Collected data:
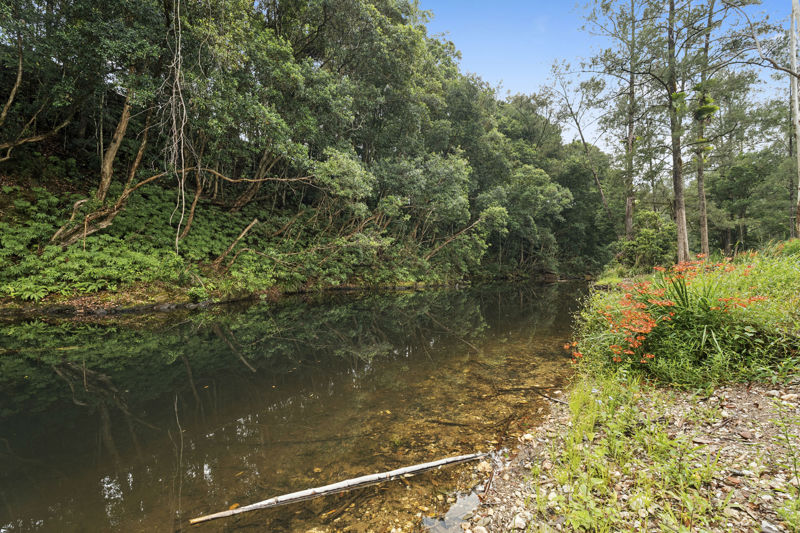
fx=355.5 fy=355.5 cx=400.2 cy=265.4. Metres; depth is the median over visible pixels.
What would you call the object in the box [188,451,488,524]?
log
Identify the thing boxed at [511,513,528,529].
rock
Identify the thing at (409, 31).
forest
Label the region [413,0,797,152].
sky
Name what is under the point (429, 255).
fallen branch
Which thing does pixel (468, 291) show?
river
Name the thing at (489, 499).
gravel bank
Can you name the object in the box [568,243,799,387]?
grassy bank
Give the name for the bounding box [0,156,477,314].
bank
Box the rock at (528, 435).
[521,432,534,441]
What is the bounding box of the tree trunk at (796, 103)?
[789,0,799,235]
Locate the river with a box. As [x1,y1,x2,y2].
[0,279,600,532]
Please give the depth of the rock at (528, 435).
3.53 m
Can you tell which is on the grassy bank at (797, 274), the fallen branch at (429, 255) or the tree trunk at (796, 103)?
the tree trunk at (796, 103)
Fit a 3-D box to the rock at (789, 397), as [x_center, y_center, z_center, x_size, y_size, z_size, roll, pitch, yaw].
[3.642,1.235,3.315,0.130,0.073,0.135,-1,2,-19]
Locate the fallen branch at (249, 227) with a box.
[211,218,257,267]
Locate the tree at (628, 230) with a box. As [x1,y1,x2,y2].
[583,0,660,242]
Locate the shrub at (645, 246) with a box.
[615,210,677,271]
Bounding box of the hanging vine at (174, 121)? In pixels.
[160,0,192,250]
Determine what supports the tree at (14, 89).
on the bank at (187, 302)
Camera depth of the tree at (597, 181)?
25.64 m
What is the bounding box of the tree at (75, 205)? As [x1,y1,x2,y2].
[49,85,152,249]
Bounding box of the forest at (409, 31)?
[0,0,608,295]
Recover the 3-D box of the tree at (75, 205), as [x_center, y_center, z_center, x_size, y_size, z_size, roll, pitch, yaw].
[-9.288,-3.502,11.157,2.832,6.389,3.578,1,2,26]
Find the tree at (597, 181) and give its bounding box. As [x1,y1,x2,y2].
[546,67,615,231]
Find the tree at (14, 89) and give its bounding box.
[0,35,69,157]
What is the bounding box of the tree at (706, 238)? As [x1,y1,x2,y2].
[694,0,714,256]
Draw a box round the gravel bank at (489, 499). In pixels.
[448,375,799,532]
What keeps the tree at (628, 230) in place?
on the grassy bank at (797, 274)
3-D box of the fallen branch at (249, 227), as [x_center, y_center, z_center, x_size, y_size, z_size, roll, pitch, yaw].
[-6.427,-0.848,13.561,0.735,2.088,1.498,2,3,35]
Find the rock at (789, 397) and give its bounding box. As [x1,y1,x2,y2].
[780,393,798,402]
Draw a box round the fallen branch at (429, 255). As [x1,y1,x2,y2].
[423,210,498,259]
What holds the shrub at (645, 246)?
on the grassy bank at (797, 274)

• [Task to carry out] Output the entries verbatim but drop the images.

• [Reply to the exercise]
fx=355.5 fy=355.5 cx=400.2 cy=265.4. Metres; depth is the median over visible pixels.
What would you call the object in the box [188,451,488,524]?
log
Identify the thing boxed at [511,513,528,529].
rock
Identify the thing at (409, 31).
forest
Label the region [413,0,797,152].
sky
Name what is under the point (429, 255).
fallen branch
Which thing does pixel (468, 291) show?
river
Name the thing at (489, 499).
gravel bank
Can you name the object in the box [568,243,799,387]?
grassy bank
Give the name for the bounding box [0,156,477,314].
bank
Box the rock at (528, 435).
[521,432,534,441]
What is the bounding box of the tree trunk at (796, 103)?
[789,0,799,235]
Locate the river with a box. As [x1,y1,x2,y2].
[0,279,600,532]
Please give the depth of the rock at (528, 435).
3.53 m
Can you tell which is on the grassy bank at (797, 274), the fallen branch at (429, 255) or the tree trunk at (796, 103)?
the tree trunk at (796, 103)
Fit a 3-D box to the rock at (789, 397), as [x_center, y_center, z_center, x_size, y_size, z_size, roll, pitch, yaw].
[3.642,1.235,3.315,0.130,0.073,0.135,-1,2,-19]
Locate the fallen branch at (249, 227) with a box.
[211,218,257,267]
Locate the tree at (628, 230) with a box. As [x1,y1,x2,y2].
[583,0,660,242]
Locate the shrub at (645, 246) with a box.
[615,210,677,271]
Bounding box of the hanging vine at (174, 121)? In pixels.
[160,0,192,250]
Determine what supports the tree at (14, 89).
on the bank at (187, 302)
Camera depth of the tree at (597, 181)?
25.64 m
What is the bounding box of the tree at (75, 205)? As [x1,y1,x2,y2].
[49,85,152,249]
Bounding box of the forest at (409, 31)?
[0,0,608,295]
Recover the 3-D box of the tree at (75, 205), as [x_center, y_center, z_center, x_size, y_size, z_size, roll, pitch, yaw].
[-9.288,-3.502,11.157,2.832,6.389,3.578,1,2,26]
Find the tree at (597, 181) and give its bounding box. As [x1,y1,x2,y2].
[546,67,615,231]
Find the tree at (14, 89) and give its bounding box.
[0,35,69,157]
What is the bounding box of the tree at (706, 238)? As [x1,y1,x2,y2].
[694,0,714,256]
Draw a box round the gravel bank at (489, 499). In pixels.
[448,375,799,532]
What keeps the tree at (628, 230) in place?
on the grassy bank at (797, 274)
3-D box of the fallen branch at (249, 227), as [x_center, y_center, z_center, x_size, y_size, z_size, roll, pitch, yaw].
[-6.427,-0.848,13.561,0.735,2.088,1.498,2,3,35]
Find the rock at (789, 397) and give its bounding box. As [x1,y1,x2,y2].
[780,393,798,402]
Draw a box round the fallen branch at (429, 255). As [x1,y1,x2,y2].
[423,210,498,259]
What holds the shrub at (645, 246)?
on the grassy bank at (797, 274)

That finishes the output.